Nothing more strangely indicates an enormous and silent evil of modern society than the extraordinary use which is made nowadays of the word “orthodox”. In former days the heretic was proud of not being a heretic. It was the kingdoms of the world and the police and the judges who were the heretics. He was orthodox. He had no pride in having rebelled against them; they had rebelled against him. The armies with their cruel security, the kings with their cold faces, the decorous process of the State, the reasonable process of law – all these like sheep had one astray. The man was proud of being orthodox, was proud of being right. If he stood alone in a howling wilderness he was more than a man; he was a church. He was the centre of the universe; it was round him that the stars swung. All the tortures torn out of forgotten hells could not make him admit that he was heretical. But a few modern phrases have made him boast of it. He says, with a conscious laugh, “I suppose I am very heretical,” and looks round for applause. The word “heresy” not only means no longer being wrong; it practically means being clear-headed and courageous. The word “orthodoxy” not only no longer means being right; it practically means being wrong. All this can mean one thing, and one thing only. It means that people care less for whether they are philosophically right. For obviously a man ought to confess himself crazy before he confess himself heretical. The Bohemian, with a red tie, ought to pique himself on his orthodoxy. The dynamiter, laying a bomb, ought to feel that, whatever else he is, at least he is orthodox.

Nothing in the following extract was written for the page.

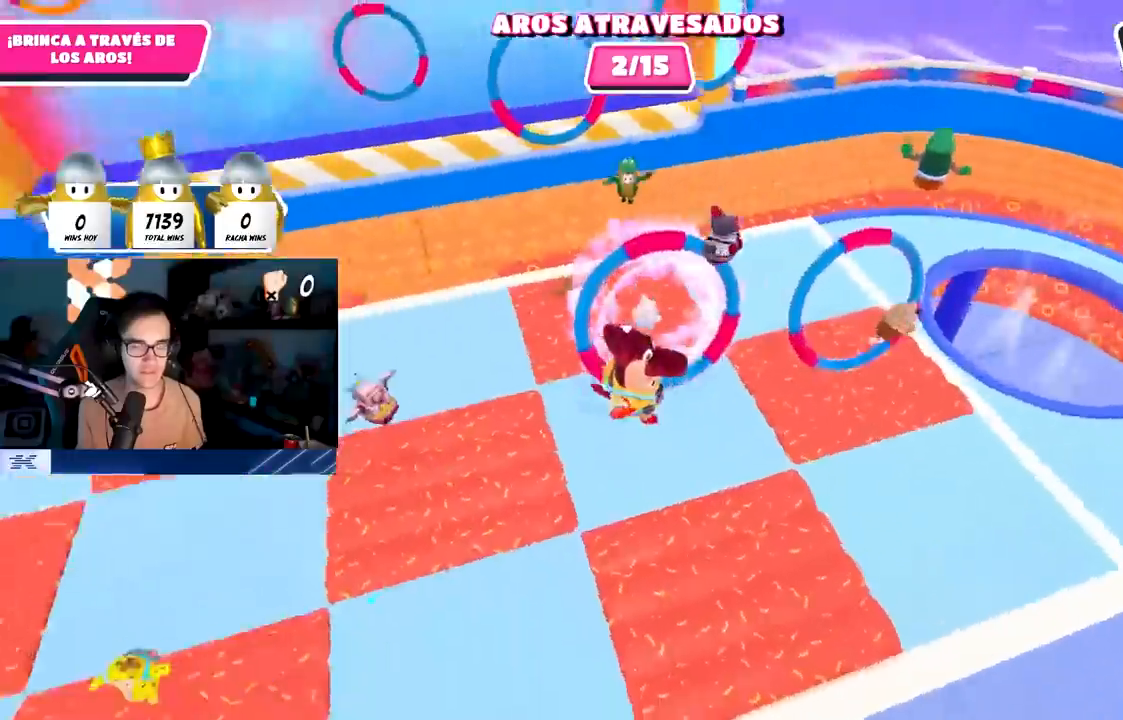
{"buttons": [], "left_stick": "up-right", "right_stick": "left", "events": [[217, "right_stick", "center"], [383, "right_stick", "left"]]}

It is foolish, generally speaking, for a philosopher to set fire to another philosopher in Smithfield Market because they do not agree in their theory of the universe. That was done very frequently in the last decadence of the Middle Ages, and it failed all together in its object. But there is one thing that is infinitely more absurd and unpractical than burning a man for his philosophy. That is the habit of saying that his philosophy does not matter, and this is done universally in the twentieth century, in the decadence of the the great revolutionary period. General theories are everywhere contemned; the doctrine of the Rights of Man is dismissed with the doctrine of the Fall of Man. Atheism itself is too theological for us to-day. Revolution itself is too much of a system; liberty itself is too much of a restraint. We will have no generalizations…
Examples are scarcely needed of this total levity on the subject of cosmic philosophy. Examples are scarcely needed to show that, whatever else we think of as affecting practical affairs, we do not think that it matters whether a man is a pessimist or an optimist, a Cartesian or Hegelian, a materialist or a spiritualist. Let me, however, take a random instance. At any innocent tea-table we may easily hear a man say, “Life is not worth living.” We regard it as we regard the statement that it is a fine day; nobody thinks that it can possibly have any serious effect on the man or on the world. And yet if that utterance were really believed, the world would stand on its head. Murderers would be given medals for saving men from life; fireman would be denounced for keeping men from death; poisons would be used as medicines; doctors would be called in when people were well; the Royal Humane Society would be rooted out like a horde of assassins. Yet we never speculate as to whether the conversational pessimist will strengthen or disorganize society; for we are convinced that theories do not matter.